John KrasinskiSans un bruit)  est à la manoeuvre pour ce mix de  Toy Story, Monstres et compagnie et  Qui veut la peau de Roger Rabbit ?  avec  la découverte des derniers Star Wars Cailey Fleming,  l’incontournable Ryan Reynolds et une floppée de personnages animés. Une réussite,  tant sur le plan de l’animation que sur le fond, qui aborde sans détour la maladie, la solitude et le deuil sans jamais verser dans la pathos. L’équilibre entre fond, forme, humour et émotion permettra de voir le film en famille sans que personne ne s’ennuie.

L’Esprit Coubertin

Cinéma|

 

Par J.V

Le pitch

Après dix jours de compétition, les Jeux Olympiques sont un fiasco pour la délégation française qui ne parvient pas à gagner de médaille d’or. Tous les espoirs de titre reposent désormais sur Paul (Benjamin Voisin), champion du monde de tir, mais athlète immature et pas très malin. Alors que la compétition approche, il est contraint de partager sa chambre avec Jacob (Rivaldo Pawawi), un nageur qui semble plus préoccupé par les tentations extras sportives du village que par sa course…

Ce qu’on en pense

Quel timing ! Le premier film sur les JO de Paris arrive sur les écrans, le jour même où la flamme olympique débarque à Marseille. Avec L’Esprit Coubertin, Jérémie Sein signe une comédie au mauvais esprit salutaire,  qui n’hésite pas à désacraliser l’évènement en pointant les enjeux politico financiers et les coucheries entre athlètes,  avec le rappel des fameux 200 000 préservatifs distribués au village olympique… Le film est également l’occasion d’apprécier les talents comiques de Benjamin Voisin associé à une Emmanuelle Bercot, très drôle en coach sportive. Avec des dialogues qui claquent et un rythme de sprinter (1h18 chrono) , ce premier film mérite une médaille.

Comme un lundi

Cinéma|

Par  J.V

Le pitch

Votre boss vous harcèle ? Vos collègues vous épuisent ? Vous ne voulez plus retourner au bureau ? Vous n’imaginez pas ce que traversent Yoshikawa (Wan Marui) et ses collègues ! Car, en plus des galères, ils sont piégés dans une boucle temporelle… qui recommence chaque lundi ! Entre deux rendez-vous clients, réussiront-ils à trouver la sortie ?

Ce qu’on en pense 

Un jour sans fin… au bureau ! Le concept de boucle temporelle, inauguré par la fameuse comédie d’Harold Ramis,  continue  d’inspirer les réalisateurs . En bon japonais, Ryo Takebayashia choisit de situer sa réalisation dans l’univers des salary men, ces employés de bureaux dévoués corps et âmes à leur entreprise, qui vont devoir jouer collectif pour s’en sortir. Le film multiplie les références cinématographiques  et ses personnages s’en servent pour  essayer d’appliquer à leur propre situation ce qui avait fonctionné dans les autres films.

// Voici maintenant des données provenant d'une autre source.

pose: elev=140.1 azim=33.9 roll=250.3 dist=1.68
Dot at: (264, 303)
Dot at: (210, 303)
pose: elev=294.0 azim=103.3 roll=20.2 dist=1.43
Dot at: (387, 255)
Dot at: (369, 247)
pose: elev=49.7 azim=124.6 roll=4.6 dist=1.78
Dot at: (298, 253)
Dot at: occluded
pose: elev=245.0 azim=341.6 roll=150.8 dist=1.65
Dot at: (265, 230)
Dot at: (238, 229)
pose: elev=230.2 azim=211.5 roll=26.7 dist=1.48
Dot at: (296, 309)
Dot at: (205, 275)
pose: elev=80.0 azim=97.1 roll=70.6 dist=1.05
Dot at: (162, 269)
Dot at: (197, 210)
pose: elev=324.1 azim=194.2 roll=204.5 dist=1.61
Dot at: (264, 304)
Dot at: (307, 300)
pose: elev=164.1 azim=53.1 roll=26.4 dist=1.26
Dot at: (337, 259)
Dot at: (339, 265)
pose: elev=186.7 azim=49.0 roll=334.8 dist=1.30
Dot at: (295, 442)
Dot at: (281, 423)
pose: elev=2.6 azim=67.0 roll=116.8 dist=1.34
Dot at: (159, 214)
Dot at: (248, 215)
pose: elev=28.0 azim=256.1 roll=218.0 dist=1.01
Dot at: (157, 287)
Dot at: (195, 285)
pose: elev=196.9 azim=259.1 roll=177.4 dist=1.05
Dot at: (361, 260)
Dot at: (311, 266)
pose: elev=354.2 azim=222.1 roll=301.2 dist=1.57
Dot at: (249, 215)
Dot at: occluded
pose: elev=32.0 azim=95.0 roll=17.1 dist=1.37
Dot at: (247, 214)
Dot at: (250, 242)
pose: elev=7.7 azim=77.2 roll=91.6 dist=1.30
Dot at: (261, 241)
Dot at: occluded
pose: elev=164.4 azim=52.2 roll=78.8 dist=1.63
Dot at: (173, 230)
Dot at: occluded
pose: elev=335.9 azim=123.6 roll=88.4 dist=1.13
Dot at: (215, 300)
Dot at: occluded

Dommage que, contrairement au scénario, la réalisation manque de fantaisie et d’imagination. Reste une bonne petite comédie du dimanche soir pour oublier que demain… c’est lundi !

 

 

 

Jeunesse, mon amour

Cinéma|

Par Ph.D

Le pitch

Après plusieurs années, un groupe de jeunes adultes se retrouve. L’époque du lycée est révolue, mais les amis tentent d’en raviver l’esprit et les liens. Lors de cet après-midi hors du temps, où les souvenirs et non-dits refont surface, chacun prend conscience de ce qui a changé…

Ce qu’on  en pense

Le pitch ressemble à une chanson de Patrick Bruel (spoiler : le film aussi!). Ce n’est pas Place des grands hommes que les protagonistes se sont donnés « rendez vous dans dix ans« ,  mais dans la maison de campagne des parents de l’un d’eux, où ils avaient, apprend-t-on, l’habitude de se retrouver pour les week ends et les vacances. La maison est à vendre , ce sera donc leur dernier séjour ensemble. C’est aussi bien,  parce qu’ils n’ont plus grand-chose à se dire (spoiler : le film non plus). Heureusement, ils perdent le chien dans la forêt voisine. Sa recherche occupe la deuxième partie du film. Le retrouveront-ils? Le suspens est à son comble.